**Your task**
Would you restate the entries below word for word, starting at the first line and ending with the one that has "#. Adapt nightly"?

[Opening Data extract section]

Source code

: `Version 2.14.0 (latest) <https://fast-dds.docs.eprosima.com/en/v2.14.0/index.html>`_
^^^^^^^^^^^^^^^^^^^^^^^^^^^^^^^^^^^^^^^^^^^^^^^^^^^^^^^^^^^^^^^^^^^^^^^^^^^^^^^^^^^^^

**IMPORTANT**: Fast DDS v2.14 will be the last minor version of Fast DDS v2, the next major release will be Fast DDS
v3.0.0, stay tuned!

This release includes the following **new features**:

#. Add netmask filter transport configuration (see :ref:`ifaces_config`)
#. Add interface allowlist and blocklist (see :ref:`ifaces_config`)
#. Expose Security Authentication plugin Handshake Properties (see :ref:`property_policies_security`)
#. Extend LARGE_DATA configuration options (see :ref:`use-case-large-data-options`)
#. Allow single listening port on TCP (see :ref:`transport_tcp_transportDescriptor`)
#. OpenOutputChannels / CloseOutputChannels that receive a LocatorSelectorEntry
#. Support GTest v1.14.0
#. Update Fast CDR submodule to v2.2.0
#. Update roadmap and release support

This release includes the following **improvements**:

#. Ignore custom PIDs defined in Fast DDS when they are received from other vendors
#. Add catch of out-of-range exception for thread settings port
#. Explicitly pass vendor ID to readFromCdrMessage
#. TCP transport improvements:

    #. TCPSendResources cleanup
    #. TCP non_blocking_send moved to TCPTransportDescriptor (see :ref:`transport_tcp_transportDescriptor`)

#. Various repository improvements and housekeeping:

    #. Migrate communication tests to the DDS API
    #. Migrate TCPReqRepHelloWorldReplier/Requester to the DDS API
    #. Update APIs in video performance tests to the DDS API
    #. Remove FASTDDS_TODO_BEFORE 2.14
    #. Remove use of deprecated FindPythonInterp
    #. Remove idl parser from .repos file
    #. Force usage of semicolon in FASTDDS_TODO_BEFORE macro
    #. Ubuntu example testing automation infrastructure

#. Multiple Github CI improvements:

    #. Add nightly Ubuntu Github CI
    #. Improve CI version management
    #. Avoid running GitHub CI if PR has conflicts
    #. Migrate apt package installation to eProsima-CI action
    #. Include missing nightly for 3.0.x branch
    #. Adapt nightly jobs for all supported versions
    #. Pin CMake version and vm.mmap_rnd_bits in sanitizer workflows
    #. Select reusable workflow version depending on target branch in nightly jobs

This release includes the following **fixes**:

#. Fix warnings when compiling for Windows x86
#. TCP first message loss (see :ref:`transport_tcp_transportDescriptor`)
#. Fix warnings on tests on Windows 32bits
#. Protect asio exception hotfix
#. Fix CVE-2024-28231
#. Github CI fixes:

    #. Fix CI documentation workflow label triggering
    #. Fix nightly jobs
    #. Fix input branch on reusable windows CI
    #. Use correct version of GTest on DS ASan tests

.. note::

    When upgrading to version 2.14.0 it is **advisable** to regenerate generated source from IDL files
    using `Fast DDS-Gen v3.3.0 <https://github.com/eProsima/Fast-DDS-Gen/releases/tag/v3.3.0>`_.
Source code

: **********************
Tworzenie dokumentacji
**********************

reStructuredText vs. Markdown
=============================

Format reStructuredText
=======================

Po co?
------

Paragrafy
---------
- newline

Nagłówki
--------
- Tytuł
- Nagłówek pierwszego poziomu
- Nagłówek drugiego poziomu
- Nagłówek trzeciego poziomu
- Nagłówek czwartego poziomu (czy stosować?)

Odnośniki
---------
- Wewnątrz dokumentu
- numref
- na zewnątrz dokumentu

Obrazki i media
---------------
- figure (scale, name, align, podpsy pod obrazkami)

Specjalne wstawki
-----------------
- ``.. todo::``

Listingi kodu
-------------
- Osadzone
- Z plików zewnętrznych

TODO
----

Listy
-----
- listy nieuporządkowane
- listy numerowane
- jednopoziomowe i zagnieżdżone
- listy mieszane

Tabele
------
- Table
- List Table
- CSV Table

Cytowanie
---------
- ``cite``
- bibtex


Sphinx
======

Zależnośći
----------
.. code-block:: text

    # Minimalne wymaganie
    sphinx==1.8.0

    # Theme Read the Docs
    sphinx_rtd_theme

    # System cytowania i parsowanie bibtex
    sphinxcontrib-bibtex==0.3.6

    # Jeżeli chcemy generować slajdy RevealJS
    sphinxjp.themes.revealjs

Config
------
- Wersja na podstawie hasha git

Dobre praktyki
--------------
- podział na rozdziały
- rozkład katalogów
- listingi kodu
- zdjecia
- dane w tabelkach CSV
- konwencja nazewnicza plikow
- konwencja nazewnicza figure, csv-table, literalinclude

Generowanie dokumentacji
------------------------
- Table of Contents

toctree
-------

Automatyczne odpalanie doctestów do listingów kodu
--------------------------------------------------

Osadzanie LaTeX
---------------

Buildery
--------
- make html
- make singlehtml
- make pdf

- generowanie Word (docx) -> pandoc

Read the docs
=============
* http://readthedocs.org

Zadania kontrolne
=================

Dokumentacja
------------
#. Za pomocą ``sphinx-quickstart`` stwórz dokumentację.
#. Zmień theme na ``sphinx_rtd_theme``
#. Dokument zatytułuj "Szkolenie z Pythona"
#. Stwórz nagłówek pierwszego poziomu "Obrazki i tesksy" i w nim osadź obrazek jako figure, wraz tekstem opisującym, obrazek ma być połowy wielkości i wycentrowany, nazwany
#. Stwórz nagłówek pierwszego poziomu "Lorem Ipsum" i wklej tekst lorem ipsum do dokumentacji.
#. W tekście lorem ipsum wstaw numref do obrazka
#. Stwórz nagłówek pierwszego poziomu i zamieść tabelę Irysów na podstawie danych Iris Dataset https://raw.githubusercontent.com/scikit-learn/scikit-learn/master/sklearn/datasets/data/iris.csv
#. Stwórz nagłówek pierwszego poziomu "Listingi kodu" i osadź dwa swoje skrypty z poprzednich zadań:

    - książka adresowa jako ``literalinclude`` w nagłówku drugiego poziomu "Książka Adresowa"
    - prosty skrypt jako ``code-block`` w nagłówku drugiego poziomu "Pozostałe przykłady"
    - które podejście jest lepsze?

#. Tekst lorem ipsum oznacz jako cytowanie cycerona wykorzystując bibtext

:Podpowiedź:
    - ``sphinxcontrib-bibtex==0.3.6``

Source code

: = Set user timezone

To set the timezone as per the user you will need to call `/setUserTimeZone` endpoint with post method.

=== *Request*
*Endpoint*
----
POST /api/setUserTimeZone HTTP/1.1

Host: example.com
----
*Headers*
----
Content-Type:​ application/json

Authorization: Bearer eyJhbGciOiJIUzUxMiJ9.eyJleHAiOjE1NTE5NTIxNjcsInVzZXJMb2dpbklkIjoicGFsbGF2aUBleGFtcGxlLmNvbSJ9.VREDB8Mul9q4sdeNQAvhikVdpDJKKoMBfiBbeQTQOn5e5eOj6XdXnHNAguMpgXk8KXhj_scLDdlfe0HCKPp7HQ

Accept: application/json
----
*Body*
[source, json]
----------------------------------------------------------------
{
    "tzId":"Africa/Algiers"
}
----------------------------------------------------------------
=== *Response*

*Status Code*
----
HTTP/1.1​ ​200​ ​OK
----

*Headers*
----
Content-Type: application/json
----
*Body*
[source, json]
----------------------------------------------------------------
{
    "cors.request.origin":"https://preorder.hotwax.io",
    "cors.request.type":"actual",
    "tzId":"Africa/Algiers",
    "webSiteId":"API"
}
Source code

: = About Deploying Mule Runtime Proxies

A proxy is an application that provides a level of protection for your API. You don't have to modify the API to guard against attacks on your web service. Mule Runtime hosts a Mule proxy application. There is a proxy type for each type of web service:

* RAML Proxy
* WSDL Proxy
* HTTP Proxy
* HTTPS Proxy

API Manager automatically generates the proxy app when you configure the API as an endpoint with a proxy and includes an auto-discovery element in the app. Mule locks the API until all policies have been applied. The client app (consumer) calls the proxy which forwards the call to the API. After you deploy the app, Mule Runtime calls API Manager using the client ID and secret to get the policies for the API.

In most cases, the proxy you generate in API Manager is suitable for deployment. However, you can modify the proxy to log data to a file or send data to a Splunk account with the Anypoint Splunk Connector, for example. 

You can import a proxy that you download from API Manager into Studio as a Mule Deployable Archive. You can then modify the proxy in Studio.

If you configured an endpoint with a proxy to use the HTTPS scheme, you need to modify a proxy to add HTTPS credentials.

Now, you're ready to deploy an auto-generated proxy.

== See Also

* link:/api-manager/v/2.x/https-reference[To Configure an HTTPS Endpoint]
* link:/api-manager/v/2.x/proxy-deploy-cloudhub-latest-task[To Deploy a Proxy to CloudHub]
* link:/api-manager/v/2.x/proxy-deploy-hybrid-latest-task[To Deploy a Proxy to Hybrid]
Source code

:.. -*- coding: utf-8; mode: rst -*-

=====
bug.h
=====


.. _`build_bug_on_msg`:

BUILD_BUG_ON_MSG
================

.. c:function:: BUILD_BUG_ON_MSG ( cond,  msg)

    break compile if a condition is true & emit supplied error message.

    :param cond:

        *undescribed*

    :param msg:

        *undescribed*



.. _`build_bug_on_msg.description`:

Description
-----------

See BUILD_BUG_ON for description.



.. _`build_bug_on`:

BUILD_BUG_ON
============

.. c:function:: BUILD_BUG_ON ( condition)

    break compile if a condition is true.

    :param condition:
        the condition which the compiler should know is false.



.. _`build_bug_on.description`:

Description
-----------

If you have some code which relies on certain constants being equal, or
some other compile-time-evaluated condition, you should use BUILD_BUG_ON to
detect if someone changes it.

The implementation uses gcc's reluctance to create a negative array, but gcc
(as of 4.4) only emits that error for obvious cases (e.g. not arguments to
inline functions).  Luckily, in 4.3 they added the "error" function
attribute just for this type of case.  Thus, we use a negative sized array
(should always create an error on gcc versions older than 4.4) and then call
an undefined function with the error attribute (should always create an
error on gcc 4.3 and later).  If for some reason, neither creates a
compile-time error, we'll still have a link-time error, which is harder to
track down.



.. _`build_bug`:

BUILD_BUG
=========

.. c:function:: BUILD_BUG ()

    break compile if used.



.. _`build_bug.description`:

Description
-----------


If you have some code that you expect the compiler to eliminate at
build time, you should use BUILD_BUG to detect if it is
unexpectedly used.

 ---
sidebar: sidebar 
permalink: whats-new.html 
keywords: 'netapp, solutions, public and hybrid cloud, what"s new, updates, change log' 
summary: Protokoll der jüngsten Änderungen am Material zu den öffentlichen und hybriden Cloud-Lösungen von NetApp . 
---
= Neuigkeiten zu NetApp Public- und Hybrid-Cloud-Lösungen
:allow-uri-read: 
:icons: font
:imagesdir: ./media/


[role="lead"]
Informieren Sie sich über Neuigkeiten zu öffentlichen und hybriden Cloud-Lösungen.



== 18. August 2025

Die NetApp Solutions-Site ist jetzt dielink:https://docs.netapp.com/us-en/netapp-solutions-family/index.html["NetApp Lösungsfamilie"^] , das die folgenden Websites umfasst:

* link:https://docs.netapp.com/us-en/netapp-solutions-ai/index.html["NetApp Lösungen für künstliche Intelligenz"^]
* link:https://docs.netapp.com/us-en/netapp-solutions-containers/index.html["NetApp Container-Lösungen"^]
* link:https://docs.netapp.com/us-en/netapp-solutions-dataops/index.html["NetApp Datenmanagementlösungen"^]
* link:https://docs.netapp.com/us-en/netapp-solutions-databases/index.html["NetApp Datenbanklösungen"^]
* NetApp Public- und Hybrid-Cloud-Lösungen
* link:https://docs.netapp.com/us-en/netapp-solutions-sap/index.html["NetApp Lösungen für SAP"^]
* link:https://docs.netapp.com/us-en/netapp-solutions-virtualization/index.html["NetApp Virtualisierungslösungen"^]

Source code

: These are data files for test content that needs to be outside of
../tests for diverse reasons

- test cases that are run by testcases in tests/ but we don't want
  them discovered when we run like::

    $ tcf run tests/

[Closing Data extract section]

**Solved exercise**
Source code

: `Version 2.14.0 (latest) <https://fast-dds.docs.eprosima.com/en/v2.14.0/index.html>`_
^^^^^^^^^^^^^^^^^^^^^^^^^^^^^^^^^^^^^^^^^^^^^^^^^^^^^^^^^^^^^^^^^^^^^^^^^^^^^^^^^^^^^

**IMPORTANT**: Fast DDS v2.14 will be the last minor version of Fast DDS v2, the next major release will be Fast DDS
v3.0.0, stay tuned!

This release includes the following **new features**:

#. Add netmask filter transport configuration (see :ref:`ifaces_config`)
#. Add interface allowlist and blocklist (see :ref:`ifaces_config`)
#. Expose Security Authentication plugin Handshake Properties (see :ref:`property_policies_security`)
#. Extend LARGE_DATA configuration options (see :ref:`use-case-large-data-options`)
#. Allow single listening port on TCP (see :ref:`transport_tcp_transportDescriptor`)
#. OpenOutputChannels / CloseOutputChannels that receive a LocatorSelectorEntry
#. Support GTest v1.14.0
#. Update Fast CDR submodule to v2.2.0
#. Update roadmap and release support

This release includes the following **improvements**:

#. Ignore custom PIDs defined in Fast DDS when they are received from other vendors
#. Add catch of out-of-range exception for thread settings port
#. Explicitly pass vendor ID to readFromCdrMessage
#. TCP transport improvements:

    #. TCPSendResources cleanup
    #. TCP non_blocking_send moved to TCPTransportDescriptor (see :ref:`transport_tcp_transportDescriptor`)

#. Various repository improvements and housekeeping:

    #. Migrate communication tests to the DDS API
    #. Migrate TCPReqRepHelloWorldReplier/Requester to the DDS API
    #. Update APIs in video performance tests to the DDS API
    #. Remove FASTDDS_TODO_BEFORE 2.14
    #. Remove use of deprecated FindPythonInterp
    #. Remove idl parser from .repos file
    #. Force usage of semicolon in FASTDDS_TODO_BEFORE macro
    #. Ubuntu example testing automation infrastructure

#. Multiple Github CI improvements:

    #. Add nightly Ubuntu Github CI
    #. Improve CI version management
    #. Avoid running GitHub CI if PR has conflicts
    #. Migrate apt package installation to eProsima-CI action
    #. Include missing nightly for 3.0.x branch
    #. Adapt nightly jobs for all supported versions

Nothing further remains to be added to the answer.